Article III, Section 14(2) thereof, provides that in all criminal prosecutions, the accused shall
enjoy the right to be heard by himself and counsel.

Article III Bill of Rights

Section 21. No person shall be twice put in jeopardy of punishment for the same offense. If an
act is punished by a law and an ordinance, conviction or acquittal under either shall constitute a
bar to another prosecution for the same act.
Rule 117, Section 7 of the Rules of Court, which implements this particular constitutional right,
provides as follows:

SEC. 7. Former conviction or acquittal; double jeopardy. When an accused has been
convicted or acquitted, or the case against him dismissed or otherwise terminated without his
express consent by a court of competent jurisdiction, upon a valid complaint or information or
other formal charge sufficient in form and substance to sustain a conviction and after the
accused had pleaded to the charge, the conviction or acquittal of the accused or the dismissal of
the case shall be a bar to another prosecution for the offense charged, or for any attempt to
commit the same or frustration thereof, or for any offense which necessarily includes or is
necessarily included in the offense charged in the former complaint or information.

Article 4(1) of the Revised Penal Code dictates that the perpetrator shall be liable for the
consequences of an act, even if its result is different from that intended.

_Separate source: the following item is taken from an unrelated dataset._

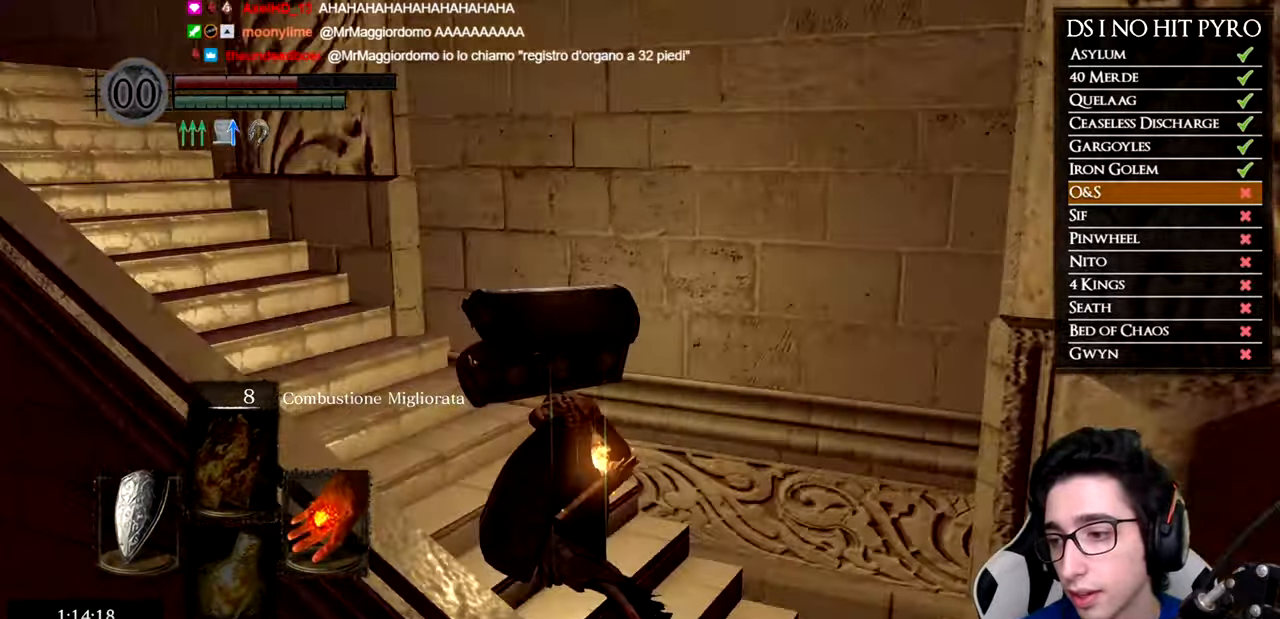
{"buttons": ["B"], "left_stick": "up", "right_stick": "center", "events": [[66, "left_stick", "up"], [233, "right_stick", "center"], [317, "B", "down"]]}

Article 8 of the Revised Penal Code which provides that conspiracy exists when two or more
persons come to an agreement concerning the commission of a felony and decide to commit it is
to be interpreted to refer only to felonies committed by means of dolo or malice.

DISPOSITION:

WHEREFORE, the appealed Judgment in G.R. No. 155101 finding petitioner Fidelito Dizon guilty
of homicide is hereby MODIFIED and SET ASIDE IN PART. The appealed Judgment in G.R. No.
154954 finding Antonio Mariano Almeda, Junel Anthony Ama, Renato Bantug, Jr., and Vincent
Tecson guilty of the crime of slight physical injuries is also MODIFIED and SET ASIDE IN PART.
Instead, Fidelito Dizon, Antonio Mariano Almeda, Junel Anthony Ama, Renato Bantug, Jr., and
Vincent Tecson are found GUILTY beyond reasonable doubt of reckless imprudence resulting in
homicide defined and penalized under Article 365 in relation to Article 249 of the Revised Penal
Code. They are hereby sentenced to suffer an indeterminate prison term of four (4) months and
one (1) day of arresto mayor, as minimum, to four (4) years and two (2) months of prision
correccional, as maximum. In addition, accused are ORDERED jointly and severally to pay the
heirs of Lenny Villa civil indemnity ex delicto in the amount of ₱50,000, and moral damages in
the amount of ₱1,000,000, plus legal interest on all damages awarded at the rate of 12% from
the date of the finality of this Decision until satisfaction. Costs de oficio.
The appealed Judgment in G.R. No. 154954, acquitting Victorino et al., is hereby AFFIRMED. The
appealed Judgments in G.R. Nos. 178057 & 178080, dismissing the criminal case filed against
Escalona, Ramos, Saruca, and Adriano, are likewise AFFIRMED. Finally, pursuant to Article 89(1)
of the Revised Penal Code, the Petition in G.R. No. 151258 is hereby dismissed, and the criminal
case against Artemio Villareal deemed CLOSED and TERMINATED.